The series was conceived and shepherded by Thomas Clasen, PhD, Rose Salamone Gangarosa Professor at the Rollins School of Public Health, who contributed to four of the six papers. The articles examine global trends in energy access, the health effects of household energy use, the need for reliable electricity in health care facilities, and opportunities for cleaner energy transitions.
“Right now, energy is top of mind for leaders around the world,” says Clasen. “As this series emphasizes, energy use has global ramifications that are directly tied to human health.”
The series begins with a paper by Clasen that highlights the scale of energy poverty, which affects billions of people worldwide. The authors note that:
- Despite massive increases in energy consumption globally in the last decades, access remains highly unequal with billions in low- and middle-income countries still suffering from energy poverty that contributes to a large and persistent disease burden.
- Cooking with biomass fuels—such as wood, dung, or charcoal—causes more than 3 million deaths each year.
- Energy access disparities disproportionately affect vulnerable populations, particularly women and girls.
These challenges extend beyond households. Reliable electricity is essential for health care systems, from powering medical equipment to safely storing vaccines.
Another article published alongside the series explores the economic and health benefits of climate action. That paper was led by Noah Scovronick, PhD, associate professor of environmental health at Rollins, who contributed to two papers in the series.
“The health co-benefits from reducing greenhouse gas emissions will be on the order of 11 million avoided deaths or more globally over the next few decades,” says Scovronick. “Most of those will be in low- and middle-income countries.”
The findings highlight a difficult dilemma. Many countries that have contributed the least to climate change face the biggest decisions about how quickly to transition to cleaner energy.

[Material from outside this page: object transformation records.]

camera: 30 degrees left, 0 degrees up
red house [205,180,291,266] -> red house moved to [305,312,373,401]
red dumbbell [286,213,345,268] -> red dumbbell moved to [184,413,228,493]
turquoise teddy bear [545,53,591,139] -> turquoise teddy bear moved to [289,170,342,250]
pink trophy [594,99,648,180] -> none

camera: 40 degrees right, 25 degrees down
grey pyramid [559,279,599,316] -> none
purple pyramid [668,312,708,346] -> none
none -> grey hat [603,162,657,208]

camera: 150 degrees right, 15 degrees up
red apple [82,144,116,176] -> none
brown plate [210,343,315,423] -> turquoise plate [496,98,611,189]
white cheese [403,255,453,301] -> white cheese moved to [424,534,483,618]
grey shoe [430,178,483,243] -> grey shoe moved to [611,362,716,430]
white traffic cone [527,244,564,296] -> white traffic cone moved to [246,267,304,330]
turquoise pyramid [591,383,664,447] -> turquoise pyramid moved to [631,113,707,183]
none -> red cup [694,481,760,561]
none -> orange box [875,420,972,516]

“This sets up a trade-off whereby low- and middle-income countries, who tend to have the least responsibility for climate change, have to decide between spending less on greenhouse gas reductions and gaining fewer health benefits, or spending more but gaining more,” Scovronick says.
The series underscores how energy policy, climate action, and public health are deeply interconnected—and why global energy decisions today could shape health outcomes for decades.